Casa de pescador na margem do Rio Preguiças – Tales Azzi/Editora Europa

Pelo menos durante os seis primeiros meses do ano, a época de chuva garante o aparecimento não só dos lagos como também de aves migratórias e tribos de nativos nômades que armam suas barracas de buriti às margens dos manguezais para garantir a subsistência por meio da pesca.

Tales Azzi/Editora Europa

O melhor período para visitar a região, no entanto, vai de maio a setembro, quando as chuvas já pararam e as lagoas estão cheias. Algumas delas chegam a atingir 2 km de extensão e cinco metros de profundidade. Nessa época, aviões monomotores sobrevoam a área e os veículos 4×4 partem da cidade de Barreirinhas, atravessando as acidentadas estradas do parque nacional, para levar os visitantes para caminhar e nadar nas lagoas azuis dos Lençóis.

Depois, tudo se transforma: a água evapora e cede lugar a paisagens áridas, que mais lembram o deserto do Saara. A recreação na água passa a se restringir apenas a algumas poucas lagoas perenes, como a do Peixe e a da Esperança. Nas demais, a vida vai-se embora, deixando como testemunhas o sol impiedoso e o céu sempre azul do período de seca. Momento de dar ouvidos ao silêncio e refletir.

Em qualquer época do ano, chegar ao parque exige boas doses de disposição à aventura. Principalmente se a estrada for o meio de transporte eleito para enfrentar os 252 km que separam a capital São Luís da cidade de Barreirinhas, porta de entrada da reserva. O trajeto alterna asfalto com trechos de terra batida e parece não terminar nunca. Dali, são necessários mais 40 minutos em caminhões adaptados, tipo jardineira, pelas picadas do parque nacional.

Água cristalina das lagoas vem das chuvas dos primeiros meses do ano – Tales Azzi/Editora Europa

Se o percurso for feito de barco, o tempo gasto será ainda maior: nada menos que 14 horas. Mas também se pode cumprir o caminho em aviões monomotores, que chegam a reduzir a viagem para apenas uma hora – a preços, é claro, bem mais salgados.

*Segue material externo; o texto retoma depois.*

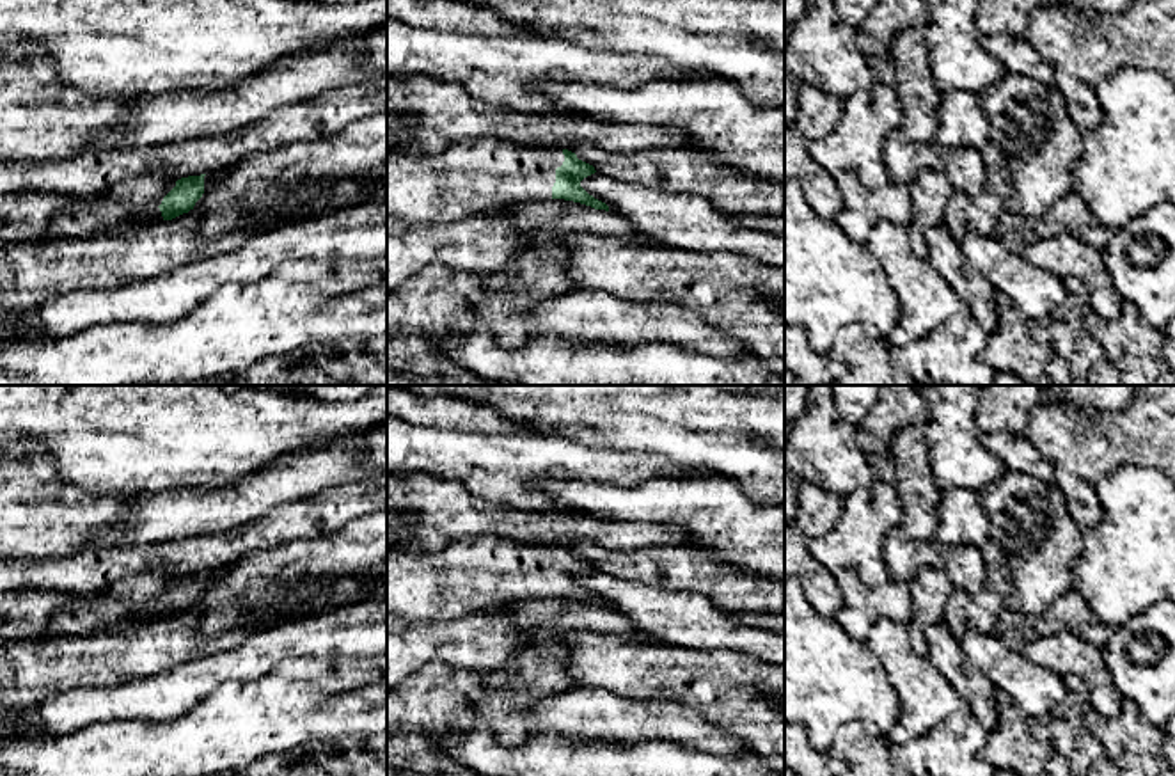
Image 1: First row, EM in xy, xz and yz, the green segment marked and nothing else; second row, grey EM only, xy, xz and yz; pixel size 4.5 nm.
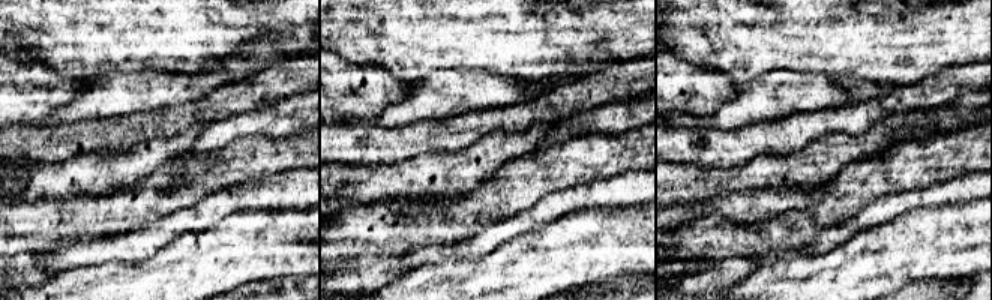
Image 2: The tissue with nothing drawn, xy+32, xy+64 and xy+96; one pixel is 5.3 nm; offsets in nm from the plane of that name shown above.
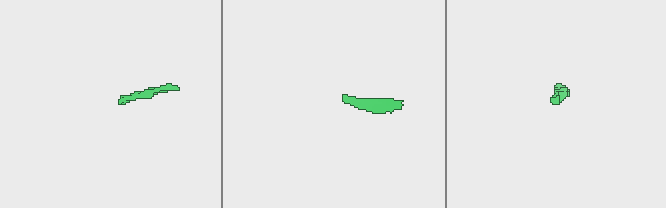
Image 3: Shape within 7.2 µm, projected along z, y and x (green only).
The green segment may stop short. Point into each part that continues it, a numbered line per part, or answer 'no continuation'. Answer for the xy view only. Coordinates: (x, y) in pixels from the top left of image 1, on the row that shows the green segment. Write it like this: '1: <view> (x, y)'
1: xy (86, 219)

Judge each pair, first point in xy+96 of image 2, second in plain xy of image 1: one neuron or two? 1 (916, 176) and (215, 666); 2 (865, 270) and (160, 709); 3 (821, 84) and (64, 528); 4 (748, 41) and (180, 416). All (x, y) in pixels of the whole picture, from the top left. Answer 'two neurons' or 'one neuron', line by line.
1: two neurons
2: two neurons
3: two neurons
4: one neuron

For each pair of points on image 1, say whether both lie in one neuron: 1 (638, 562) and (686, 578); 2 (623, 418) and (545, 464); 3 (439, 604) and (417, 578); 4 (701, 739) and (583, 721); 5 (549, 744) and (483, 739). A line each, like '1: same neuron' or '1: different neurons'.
1: same neuron
2: different neurons
3: same neuron
4: same neuron
5: same neuron

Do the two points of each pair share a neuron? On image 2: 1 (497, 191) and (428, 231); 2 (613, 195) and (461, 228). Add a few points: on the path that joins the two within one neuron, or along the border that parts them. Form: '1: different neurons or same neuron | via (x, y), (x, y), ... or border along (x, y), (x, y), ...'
1: same neuron | via (480, 206), (462, 218), (444, 224)
2: different neurons | border along (526, 209), (486, 222), (462, 240)

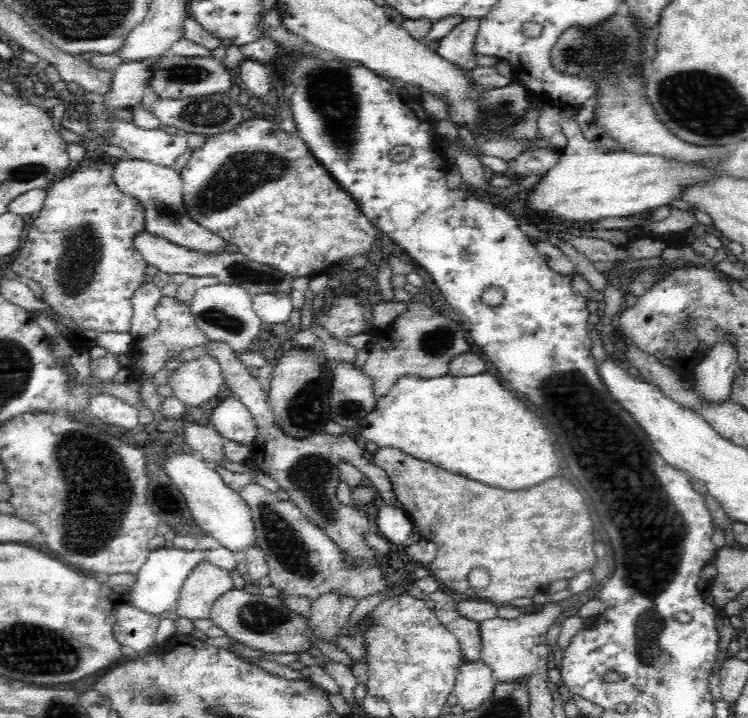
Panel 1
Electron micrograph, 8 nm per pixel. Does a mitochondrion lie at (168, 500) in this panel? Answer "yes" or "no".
no

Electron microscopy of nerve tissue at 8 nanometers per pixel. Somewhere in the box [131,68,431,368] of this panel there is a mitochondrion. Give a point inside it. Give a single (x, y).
(239, 176)

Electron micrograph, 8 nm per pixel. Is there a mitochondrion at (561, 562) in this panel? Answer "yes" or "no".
no

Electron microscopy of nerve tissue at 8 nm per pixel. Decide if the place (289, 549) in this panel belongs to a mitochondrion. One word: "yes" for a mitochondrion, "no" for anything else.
yes

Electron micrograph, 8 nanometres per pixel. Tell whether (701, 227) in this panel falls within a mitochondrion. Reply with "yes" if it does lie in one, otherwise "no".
no

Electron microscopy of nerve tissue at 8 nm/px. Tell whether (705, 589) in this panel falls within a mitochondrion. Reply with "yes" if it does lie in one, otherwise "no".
no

Normalmente os roteiros turísticos visitam somente as lagoas mais próximas à estrada e duram cerca de quatro horas – ou seja, água, boné, óculos de sol e protetor solar são itens imprescindíveis. Mas também existem passeios, inclusive usando quadriciclos, que atravessam as dunas até o litoral, percorrendo mais de 100 km de lagoas naturais. Essa travessia pode ser estendida para ambos os lados e garante a experiência única de pernoitar nos oásis perdidos entre as dunas para descansar e interagir com as comunidades tradicionais.

Veículo 4×4 com turistas no caminho para as dunas dos Lençóis – Tales Azzi/Editora Europa

Estima-se que cerca de 3.000 pessoas, divididas em 18 comunidades, vivam dentro do parque nacional, migrando de um canto a outro ao sabor dos ventos, tal como as próprias areias das dunas. Mas o número de visitantes é restrito. Para que esse fluxo turístico cresça sem prejudicar o meio ambiente, a prefeitura de Barreirinhas tem incentivado outros passeios interessantes na região, como o boia-cross no Rio Formiga e o roteiro em barcos de alumínio – a conhecida voadeira – pelo sinuoso Rio Preguiças.

Primeira parada: Vassouras, onde a paisagem, até então formada por mangues, cede espaço a pequenas dunas pontilhadas por casas de palha à margem direita. Na maré cheia, a água invade a vegetação e cria braços fluviais navegáveis. Segunda parada: Mandacaru, onde um farol desponta em meio às palmeiras de buriti e carnaúba. Mas não vale ficar muito tempo ali. O melhor é deixar para descansar na foz, quando a aventura termina em meio ao encontro de águas e a praia de dunas na Península de Caburé, ao lado do encontro do rio com o mar.

Esses passeios tornam ainda mais especial a viagem ao Parque Nacional dos Lençóis Maranhenses, um lugar que todo brasileiro deveria conhecer, nem que fosse apenas para descobrir que o Brasil é cheio de intrigantes surpresas.